# START OF Given data

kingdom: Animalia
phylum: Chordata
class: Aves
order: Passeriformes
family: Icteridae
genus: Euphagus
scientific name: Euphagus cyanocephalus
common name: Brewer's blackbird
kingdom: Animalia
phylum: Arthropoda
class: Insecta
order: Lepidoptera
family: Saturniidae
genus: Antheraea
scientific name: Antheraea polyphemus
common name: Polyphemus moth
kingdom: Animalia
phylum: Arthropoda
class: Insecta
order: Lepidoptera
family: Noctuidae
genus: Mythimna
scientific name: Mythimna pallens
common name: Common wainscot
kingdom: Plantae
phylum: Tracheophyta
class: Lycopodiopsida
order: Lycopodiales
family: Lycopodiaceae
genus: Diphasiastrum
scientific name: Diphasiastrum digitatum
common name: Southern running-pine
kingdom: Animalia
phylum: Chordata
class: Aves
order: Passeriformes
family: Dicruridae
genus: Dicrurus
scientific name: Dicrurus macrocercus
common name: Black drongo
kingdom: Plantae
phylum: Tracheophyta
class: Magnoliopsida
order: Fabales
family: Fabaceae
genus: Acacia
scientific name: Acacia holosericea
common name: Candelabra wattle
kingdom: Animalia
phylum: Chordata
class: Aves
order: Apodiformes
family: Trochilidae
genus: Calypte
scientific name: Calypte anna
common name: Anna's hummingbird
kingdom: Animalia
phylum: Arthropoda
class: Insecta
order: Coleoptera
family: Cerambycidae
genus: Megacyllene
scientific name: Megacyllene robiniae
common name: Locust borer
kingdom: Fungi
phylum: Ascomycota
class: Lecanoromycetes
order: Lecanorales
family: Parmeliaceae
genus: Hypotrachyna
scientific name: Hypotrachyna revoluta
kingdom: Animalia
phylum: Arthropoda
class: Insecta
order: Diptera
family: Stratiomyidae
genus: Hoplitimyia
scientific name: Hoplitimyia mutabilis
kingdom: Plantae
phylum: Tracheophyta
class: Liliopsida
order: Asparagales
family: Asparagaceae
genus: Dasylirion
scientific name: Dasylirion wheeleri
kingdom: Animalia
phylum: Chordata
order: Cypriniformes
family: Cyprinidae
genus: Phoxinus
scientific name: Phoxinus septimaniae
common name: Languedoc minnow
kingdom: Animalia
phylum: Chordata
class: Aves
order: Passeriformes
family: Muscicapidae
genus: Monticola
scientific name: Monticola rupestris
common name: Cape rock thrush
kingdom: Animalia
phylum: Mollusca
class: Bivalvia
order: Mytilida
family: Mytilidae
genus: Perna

# END OF Given data

_Goal:_ Quote every line of the data above word for word, from first to last.

_The completed task:_
kingdom: Animalia
phylum: Chordata
class: Aves
order: Passeriformes
family: Icteridae
genus: Euphagus
scientific name: Euphagus cyanocephalus
common name: Brewer's blackbird
kingdom: Animalia
phylum: Arthropoda
class: Insecta
order: Lepidoptera
family: Saturniidae
genus: Antheraea
scientific name: Antheraea polyphemus
common name: Polyphemus moth
kingdom: Animalia
phylum: Arthropoda
class: Insecta
order: Lepidoptera
family: Noctuidae
genus: Mythimna
scientific name: Mythimna pallens
common name: Common wainscot
kingdom: Plantae
phylum: Tracheophyta
class: Lycopodiopsida
order: Lycopodiales
family: Lycopodiaceae
genus: Diphasiastrum
scientific name: Diphasiastrum digitatum
common name: Southern running-pine
kingdom: Animalia
phylum: Chordata
class: Aves
order: Passeriformes
family: Dicruridae
genus: Dicrurus
scientific name: Dicrurus macrocercus
common name: Black drongo
kingdom: Plantae
phylum: Tracheophyta
class: Magnoliopsida
order: Fabales
family: Fabaceae
genus: Acacia
scientific name: Acacia holosericea
common name: Candelabra wattle
kingdom: Animalia
phylum: Chordata
class: Aves
order: Apodiformes
family: Trochilidae
genus: Calypte
scientific name: Calypte anna
common name: Anna's hummingbird
kingdom: Animalia
phylum: Arthropoda
class: Insecta
order: Coleoptera
family: Cerambycidae
genus: Megacyllene
scientific name: Megacyllene robiniae
common name: Locust borer
kingdom: Fungi
phylum: Ascomycota
class: Lecanoromycetes
order: Lecanorales
family: Parmeliaceae
genus: Hypotrachyna
scientific name: Hypotrachyna revoluta
kingdom: Animalia
phylum: Arthropoda
class: Insecta
order: Diptera
family: Stratiomyidae
genus: Hoplitimyia
scientific name: Hoplitimyia mutabilis
kingdom: Plantae
phylum: Tracheophyta
class: Liliopsida
order: Asparagales
family: Asparagaceae
genus: Dasylirion
scientific name: Dasylirion wheeleri
kingdom: Animalia
phylum: Chordata
order: Cypriniformes
family: Cyprinidae
genus: Phoxinus
scientific name: Phoxinus septimaniae
common name: Languedoc minnow
kingdom: Animalia
phylum: Chordata
class: Aves
order: Passeriformes
family: Muscicapidae
genus: Monticola
scientific name: Monticola rupestris
common name: Cape rock thrush
kingdom: Animalia
phylum: Mollusca
class: Bivalvia
order: Mytilida
family: Mytilidae
genus: Perna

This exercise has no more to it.